Source records
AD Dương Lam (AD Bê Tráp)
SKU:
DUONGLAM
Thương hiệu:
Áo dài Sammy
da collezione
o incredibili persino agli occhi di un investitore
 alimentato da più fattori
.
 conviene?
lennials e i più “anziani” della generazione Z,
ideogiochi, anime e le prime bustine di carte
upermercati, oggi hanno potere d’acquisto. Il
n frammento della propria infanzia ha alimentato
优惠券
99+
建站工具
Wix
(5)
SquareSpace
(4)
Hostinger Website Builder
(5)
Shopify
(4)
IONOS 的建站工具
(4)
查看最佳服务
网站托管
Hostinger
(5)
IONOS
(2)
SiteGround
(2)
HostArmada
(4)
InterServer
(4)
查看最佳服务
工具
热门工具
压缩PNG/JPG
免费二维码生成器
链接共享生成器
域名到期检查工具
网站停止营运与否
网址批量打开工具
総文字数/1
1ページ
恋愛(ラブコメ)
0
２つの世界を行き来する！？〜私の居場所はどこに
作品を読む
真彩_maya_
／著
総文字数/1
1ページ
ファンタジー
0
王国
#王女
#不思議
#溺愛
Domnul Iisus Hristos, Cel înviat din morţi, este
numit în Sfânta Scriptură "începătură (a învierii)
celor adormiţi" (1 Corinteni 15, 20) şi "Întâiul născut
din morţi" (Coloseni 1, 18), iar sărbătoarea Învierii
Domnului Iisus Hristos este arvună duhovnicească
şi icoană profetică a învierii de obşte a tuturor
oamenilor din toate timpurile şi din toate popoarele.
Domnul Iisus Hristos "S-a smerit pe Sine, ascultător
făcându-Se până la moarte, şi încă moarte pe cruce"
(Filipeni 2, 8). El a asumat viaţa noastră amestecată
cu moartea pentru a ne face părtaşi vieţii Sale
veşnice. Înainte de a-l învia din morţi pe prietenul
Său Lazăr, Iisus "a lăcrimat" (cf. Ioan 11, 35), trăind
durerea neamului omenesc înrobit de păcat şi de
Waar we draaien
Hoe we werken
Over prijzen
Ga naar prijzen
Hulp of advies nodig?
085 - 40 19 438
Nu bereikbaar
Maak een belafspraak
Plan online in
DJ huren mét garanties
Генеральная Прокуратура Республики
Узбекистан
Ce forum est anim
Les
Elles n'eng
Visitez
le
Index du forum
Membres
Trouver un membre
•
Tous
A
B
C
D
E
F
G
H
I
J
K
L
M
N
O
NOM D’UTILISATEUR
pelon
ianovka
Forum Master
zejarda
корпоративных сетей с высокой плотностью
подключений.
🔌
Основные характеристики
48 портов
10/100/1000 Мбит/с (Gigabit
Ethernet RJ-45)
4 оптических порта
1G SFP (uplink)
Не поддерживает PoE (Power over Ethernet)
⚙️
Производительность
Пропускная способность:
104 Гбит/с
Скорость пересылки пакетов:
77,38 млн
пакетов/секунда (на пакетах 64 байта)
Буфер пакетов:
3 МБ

Assignment: Copy verbatim every line of the data, starting with the very first line and ending with the line that contains "Domnul Iisus Hristos, Cel", including both of those lines.

Problem solution:
AD Dương Lam (AD Bê Tráp)
SKU:
DUONGLAM
Thương hiệu:
Áo dài Sammy
da collezione
o incredibili persino agli occhi di un investitore
 alimentato da più fattori
.
 conviene?
lennials e i più “anziani” della generazione Z,
ideogiochi, anime e le prime bustine di carte
upermercati, oggi hanno potere d’acquisto. Il
n frammento della propria infanzia ha alimentato
优惠券
99+
建站工具
Wix
(5)
SquareSpace
(4)
Hostinger Website Builder
(5)
Shopify
(4)
IONOS 的建站工具
(4)
查看最佳服务
网站托管
Hostinger
(5)
IONOS
(2)
SiteGround
(2)
HostArmada
(4)
InterServer
(4)
查看最佳服务
工具
热门工具
压缩PNG/JPG
免费二维码生成器
链接共享生成器
域名到期检查工具
网站停止营运与否
网址批量打开工具
総文字数/1
1ページ
恋愛(ラブコメ)
0
２つの世界を行き来する！？〜私の居場所はどこに
作品を読む
真彩_maya_
／著
総文字数/1
1ページ
ファンタジー
0
王国
#王女
#不思議
#溺愛
Domnul Iisus Hristos, Cel înviat din morţi, este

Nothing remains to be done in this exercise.